__Extrahierter Text__.
§ §

Wir Christen waren damals wie heute auch eine Minderheit. Nur ein geringer Anteil der Bevölkerung ging in die Kirche. Dennoch waren viele dankbar, daß vor allem die evangelischen, aber auch die katholischen Kirchen sich öffneten und Raum boten für alle, die sich für positive Veränderungen einsetzen wollten. Aber Politik zu treiben, ist nicht die eigentliche Berufung der Kirche. Würde die Kirche uns nicht mehr daran erinnern, daß der Mensch nicht vom Brot allein lebt, hätte sie ihre Mission verfehlt.

Das beste und freiheitlichste gesellschaftliche System nutzt uns wenig, wenn wir nicht wissen, wofür wir die Freiheit nutzen, und der Verführung eines neuen und raffinierteren Materialismus erliegen. Wenn Ideologien in neuem Gewand, aber mit altem Betrug ihr Comeback feiern. Ein Volk, das die errungene Freiheit nicht nutzt, wird den Tag kommen sehen, an dem es feststellt, daß es die Freiheit wieder schon verloren hat.

§ §

__Aufgabenliste__.
1. Erkläre in ein bis drei Sätzen, unter welcher Bedingung die Kirche laut dem Text über Kirche und Freiheit ihre Mission verfehlt hätte.
2. Zitiere aus dem Text über Kirche und Freiheit alles von „Wir Christen waren“ bis hinunter zu „ihre Mission verfehlt.“.
3. Wie groß war laut dem Text über Kirche und Freiheit der Anteil der Bevölkerung, der in die Kirche ging?
Die Zeilen sind eigenständiges Material und gehören nicht zum Text über Kirche und Freiheit.

__Bereitgestellte Angaben__.
§ §

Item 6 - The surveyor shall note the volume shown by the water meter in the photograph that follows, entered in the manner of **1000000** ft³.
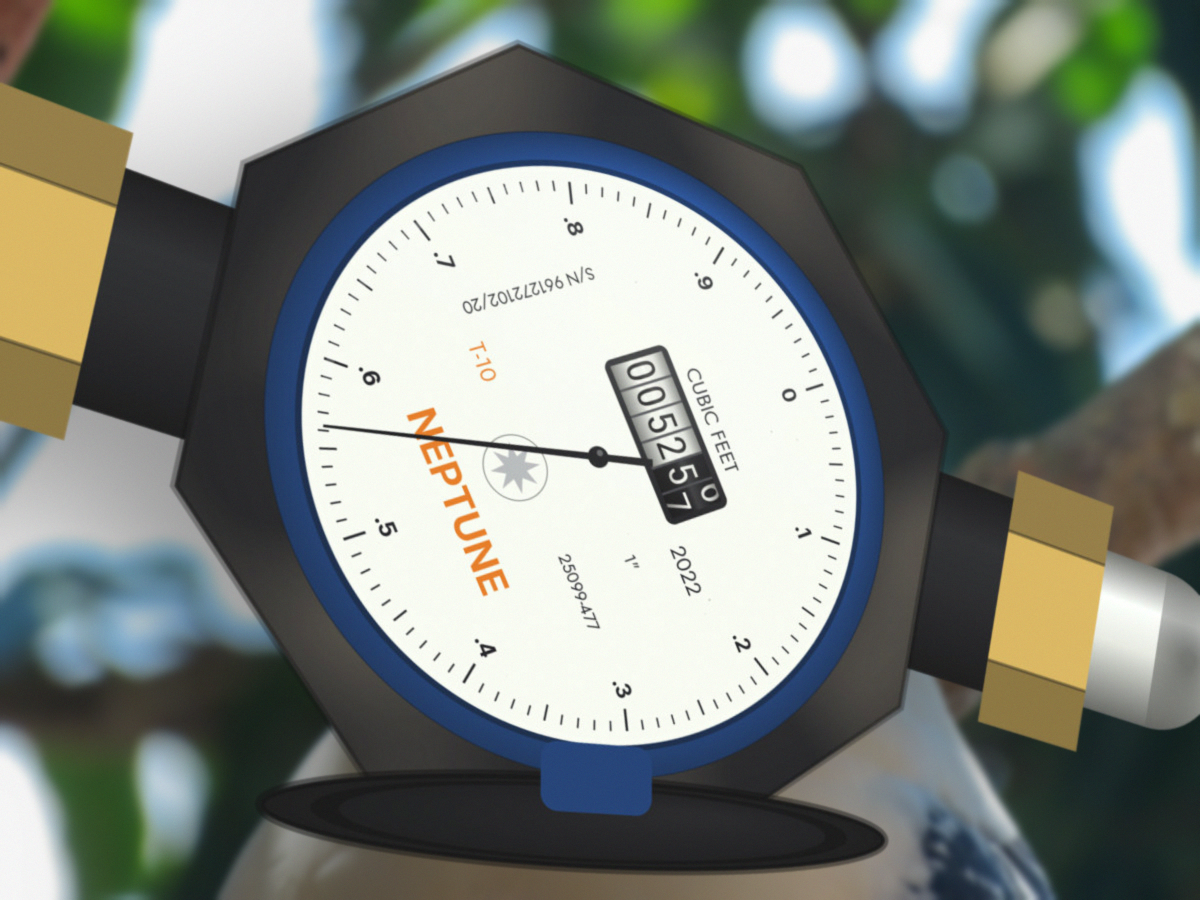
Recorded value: **5256.56** ft³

§ §

__Antworten je Aufgabe__.
1. Die Kirche hätte ihre Mission verfehlt, wenn sie die Menschen nicht mehr daran erinnern würde, daß der Mensch nicht vom Brot allein lebt. Politik zu treiben ist nach dem Text nicht ihre eigentliche Berufung.

2.
Wir Christen waren damals wie heute auch eine Minderheit. Nur ein geringer Anteil der Bevölkerung ging in die Kirche. Dennoch waren viele dankbar, daß vor allem die evangelischen, aber auch die katholischen Kirchen sich öffneten und Raum boten für alle, die sich für positive Veränderungen einsetzen wollten. Aber Politik zu treiben, ist nicht die eigentliche Berufung der Kirche. Würde die Kirche uns nicht mehr daran erinnern, daß der Mensch nicht vom Brot allein lebt, hätte sie ihre Mission verfehlt.

3. Nur ein geringer Anteil der Bevölkerung ging in die Kirche.